Hey Montrealers, I just saw one Macbook 1.83GHZ Core 2 Duo for $697 at the Bureau en Gros downtown MTL in Gare Centrale.


----------



## iMatt (Dec 3, 2004)

mikeinmontreal said:


> Hey Montrealers, I just saw one Macbook 1.83GHZ Core 2 Duo for $697 at the Bureau en Gros downtown MTL in Gare Centrale.


Holy cow. At that price my first thought is "what's wrong with it?"


----------



## mikeinmontreal (Oct 13, 2005)

I posted it on RFD and someone already picked it up. The buyer states the clerk was putting up another liquidation Macbook for $999. Maybe the 2.0GHZ C2D with Superdrive.
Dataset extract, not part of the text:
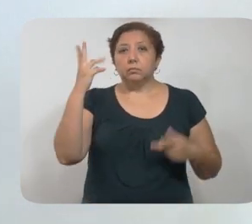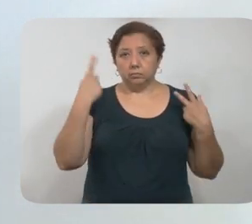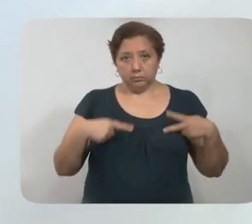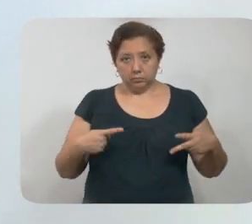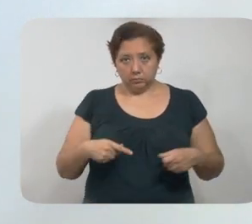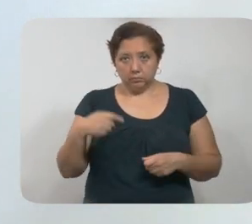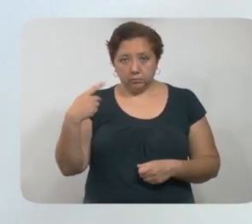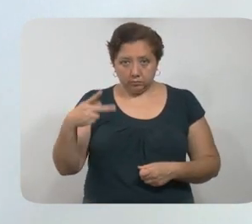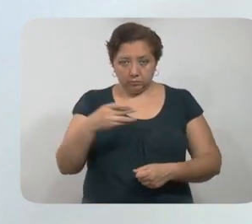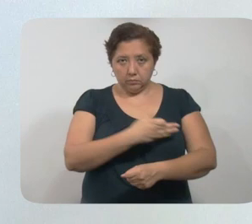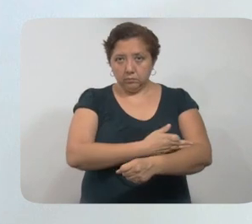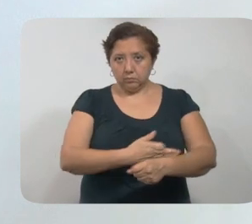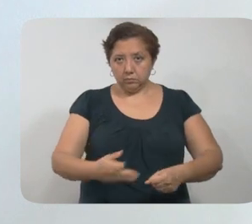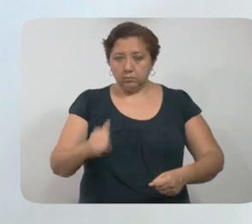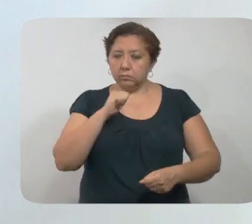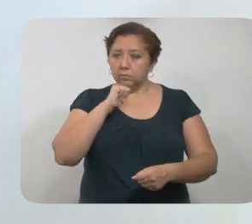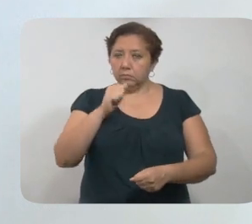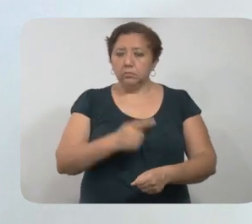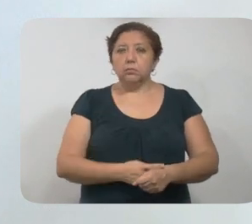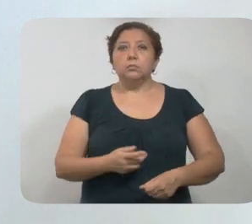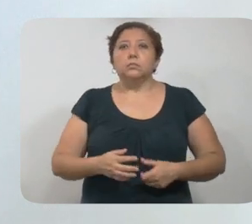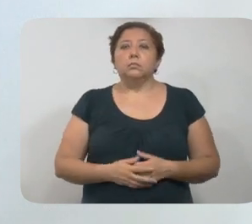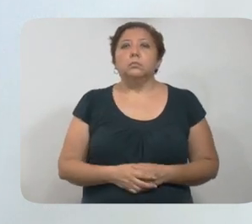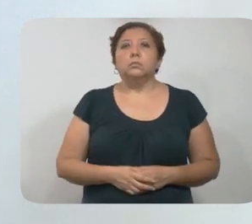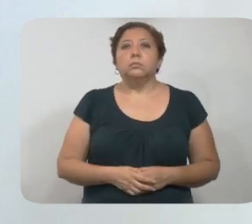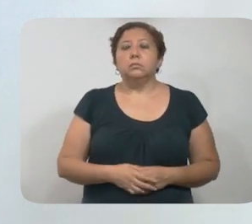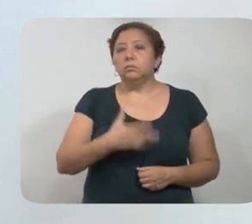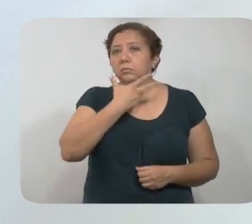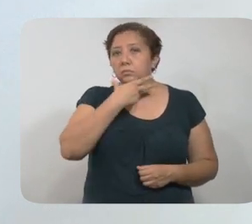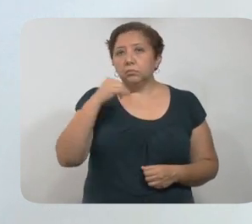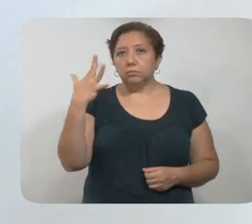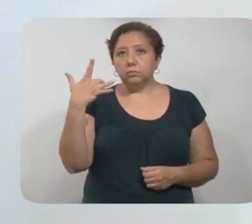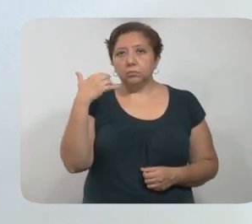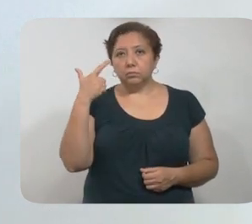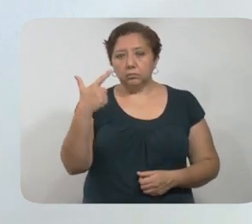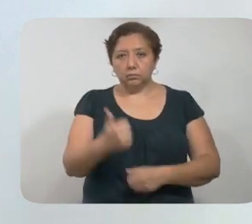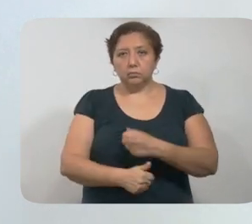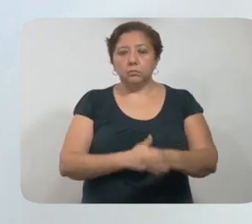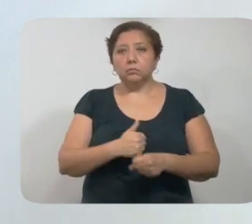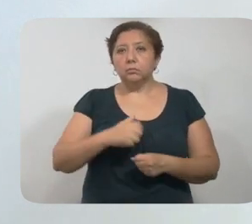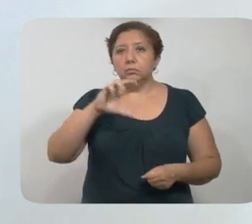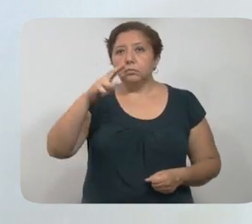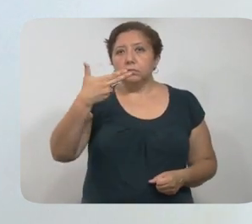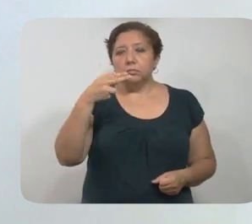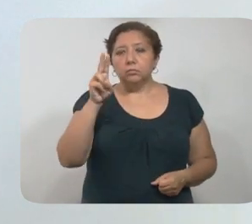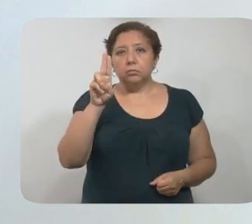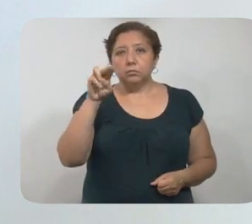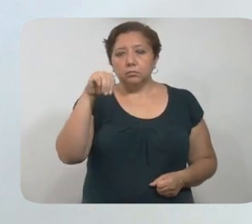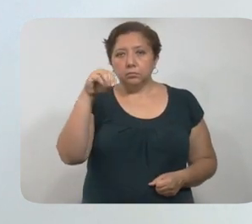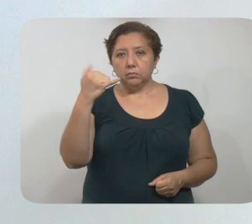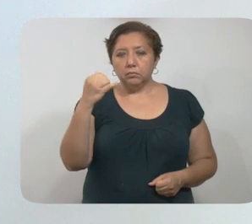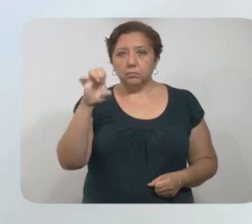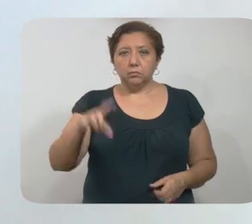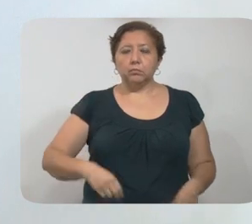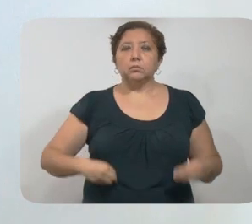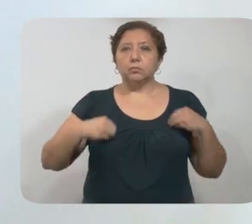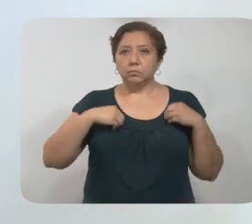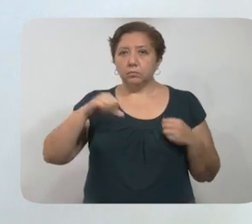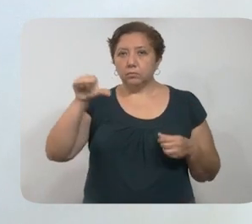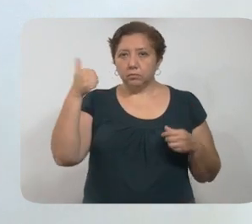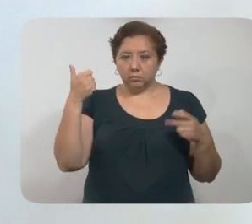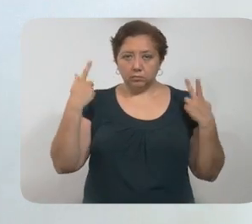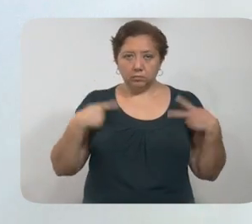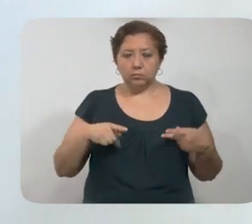personas con las que vivía se reportan asintomáticas. Hombre de 57 años de Chumayel, con obesidad. Vivía con 11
I will check it out later before boarding my train.


----------



## Silver Back (May 30, 2005)

mikeinmontreal said:


> I posted it on RFD and someone already picked it up. The buyer states the clerk was putting up another liquidation Macbook for $999. Maybe the 2.0GHZ C2D with Superdrive. I will check it out later before boarding my train.


What is RFD???


----------



## Silver Back (May 30, 2005)

What is RFD????


----------



## Ants (May 6, 2003)

Red Flag Deals - RedFlagDeals.com Forums - Canada's Shopping Deals and Coupons Community


----------



## HowEver (Jan 11, 2005)

Or, more specifically,

Comp - Bureau en Gros Gare Centrale-Macbook 1.83GHZ C2D $697 - RedFlagDeals.com Forums


----------



## mikeinmontreal (Oct 13, 2005)

Arrgh! I went by last night and again this morning. No liquidation Macs left. The $999 Macbook ended up being a MBP Core Duo 2.0GHZ and it was in the back when I was there yesterday morning.


----------